Greater availability of the morning-after pill increases rates of sexually transmitted diseases, according to a new study in the US.
According to the research, over-the-counter access to the morning-after pill increases rates of sexually transmitted infections by twelve per cent for 15 to 44-year-old women and nine per cent for teenagers.
The morning-after pill can cause an early-stage abortion.
Dr Karen Mulligan, from Middle Tennessee State University, led the study analysing the impact of providing the morning-after pill over the counter without prescription on risky sexual behaviour and abortions.
She looked at the issue on a state level, and found that her results supported those of a national longitudinal survey.
Dr Mulligan found that making the morning-after pill more widely available resulted in individuals being more likely to have sex, having a higher number of sexual encounters and being less likely to use condoms.
The morning-after pill was made available over the counter without prescription across the US in 2012.
In response to the study, Dr David Paton, from Nottingham University Business School, called on the UK Government to review its policy of promoting the morning-after pill to young people.
He said it is “very interesting” to see “further confirmation” that access to the morning-after pill does not reduce abortions and leads to higher rates of sexually transmitted infections.
He added that the paper is consistent with evidence from the UK.
Dr Peter Saunders, head of the Christian Medical Fellowship, also welcomed the findings.
He said: “Now there is growing evidence showing that not only are such schemes failing to do any good, but they may in fact be doing harm.
“Making the emergency contraceptive pill available over the counter free, without prescription, is sadly an ill-conceived knee-jerk response to Britain’s spiralling epidemic of unplanned pregnancy, abortion and sexually transmitted disease amongst teenagers.
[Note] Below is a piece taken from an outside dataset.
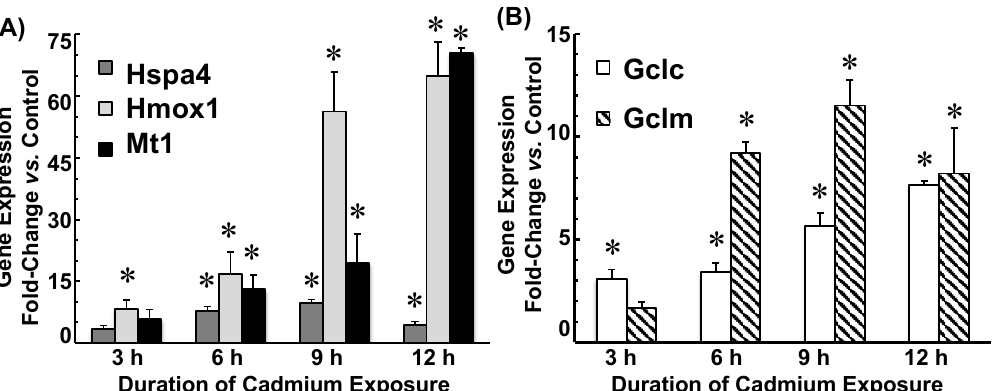
Figure 2. Time-dependent gene expression for rat heat shock protein-70 (Hspa4), heme oxygenase-1 (Hmox1), and metallothionein (Mt1) ( A ) and for GCLC (Gclc) and GCLM (Gclm) ( B ) in choroid plexus epithelial cells (CPECs) exposed to 500 nM CdCl 2 . Non-zinc supplemented CPECs were pre-treated (12 h) in serum-free medium (SFM) and then divided into two sets: one set was incubated for 12 h in SFM without CdCl 2 (Control), while the other was exposed for 12 h to 500 nM CdCl 2 in SFM (Cd). All treatments were performed at 37 °C. At 3, 6, 9, and 12 h, representative cadmium-exposed and time-matched control cells were collected for analysis of mRNA expression by quantitative real-time polymerase chain reaction (qRT-PCR); mRNA expression for each test gene was normalized to mRNA for rat β -actin (Actb) and GAPDH (Gapdh). Fold-induction was calculated as the ratio of normalized gene expression in Cd-exposed cells to that in time-matched controls. mRNA was analyzed in triplicate in five separate culture preparations. Data are means ± SE; n = 5; * p < 0.05 vs. time-matched Control.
It is also not evidence-based.
“The best way to counter the epidemic of unplanned pregnancy and sexually transmitted disease is to promote real behaviour change.
“The government would be well advised to enter into dialogue with leaders of communities in Britain where rates of sexually transmitted diseases and unplanned pregnancy are low, especially Christian faith communities, to learn about what actually works”, he concluded.